E-mail: cmeehan@udel.edu (corresponding author)
3Professor, Institute for Smart Infrastructure and Innovative Construction (ISIIC), Universiti Teknologi Malaysia, 81310 UTM Skudai, Johor, Malaysia.
E-mail: mzaimi@utm.my
4Professor, School of Civil Engineering and Center of Excellence in Civil Engineering, Suranaree University of Technology, Nakhon Ratchasima 30000, Thailand.

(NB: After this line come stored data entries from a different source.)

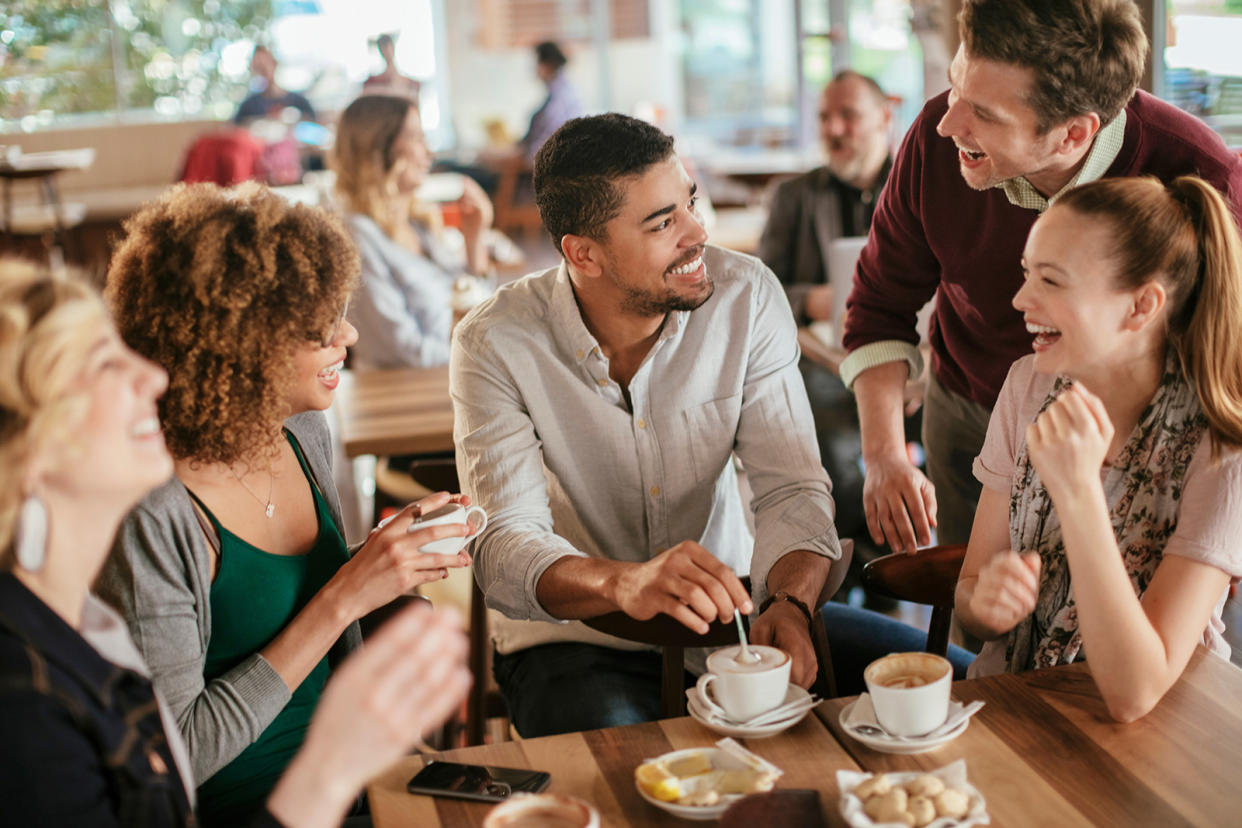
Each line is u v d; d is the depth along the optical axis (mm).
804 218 3660
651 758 1213
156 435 960
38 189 8070
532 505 1737
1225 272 1336
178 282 1310
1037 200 1784
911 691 1168
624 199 1600
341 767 850
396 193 3314
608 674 1819
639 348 1792
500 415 1763
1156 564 1431
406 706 853
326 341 1402
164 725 1036
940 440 2279
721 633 1470
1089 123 1579
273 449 1419
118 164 8453
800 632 1458
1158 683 1228
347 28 9234
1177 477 1398
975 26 1549
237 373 1336
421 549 1407
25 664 904
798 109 7254
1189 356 1374
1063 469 1224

E-mail: suksun@g.sut.ac.th
Applied Clay Science, 2016, Volume 132-133, pp. 182-193
Abstract
Chemical stabilization of clays is commonly used to improve unfavorable engineering properties. Though the effects of non-traditional additives on soil improvement have been investigated in recent years, documented research studies on the macro- and micro-level characteristics of problematic clays stabilized by non-traditional additives are fairly limited. The current study examines the time-dependent changes induced in the strength, mineralogy, morphology, molecular and micro-fabric characteristics of montmorillonitic and kaolinitic clays stabilized with a non-traditional calcium-based additive, which is commercially available under the product name SH-85. The physico-chemical bonding mechanisms induced by the stabilization process were studied at a micro-level using various spectroscopic and microscopic techniques, such as X-ray diffractometry (XRD), field emission scanning electron microscopy (FESEM), energy-dispersive X-ray spectrometry (EDAX), Fourier transform infrared spectroscopy (FTIR), Brunauer, Emmett and Teller (BET) surface area analysis and particle size analysis (PSA) using a laser diffraction approach. Unconfined compressive strength (UCS) tests were also performed on stabilized specimens at various curing times to examine macro-level characteristics. The UCS test results showed that the 6% and 9% additive content were optimal for montmorillonitic and kaolinitic clays, respectively, with the UCS of both stabilized clays improving significantly after 7 days of curing. This relatively rapid curing reaction process is very advantageous and cost-effective for geotechnical engineering applications. The micro-level study revealed that the calcium-based additive modified the porous network of the stabilized clays. The pores were filled and particles were bonded by cementitious products, including calcium silicate hydrate (C-S-H) and calcium aluminate hydrate (C-A-H) for the stabilized montmorillonitic and kaolinitic clays, respectively.
Keywords
Non-traditional additive; Montmorillonitic clay; Kaolinitic clay; Unconfined compressive strength (UCS); Field emission scanning electron microscopy (FESEM); Fourier transform infrared spectroscopy (FTIR)
Reference
Latifi, N., Meehan, C. L., Abd Majid, M. Z., and Horpibulsuk, S. (2016). “Strengthening Montmorillonitic and Kaolinitic Clays Using a Calcium-Based Non-Traditional Additive: A Micro-Level Study.” Applied Clay Science, Elsevier, 132-133, 182-193. (doi:10.1016/j.clay.2016.06.004)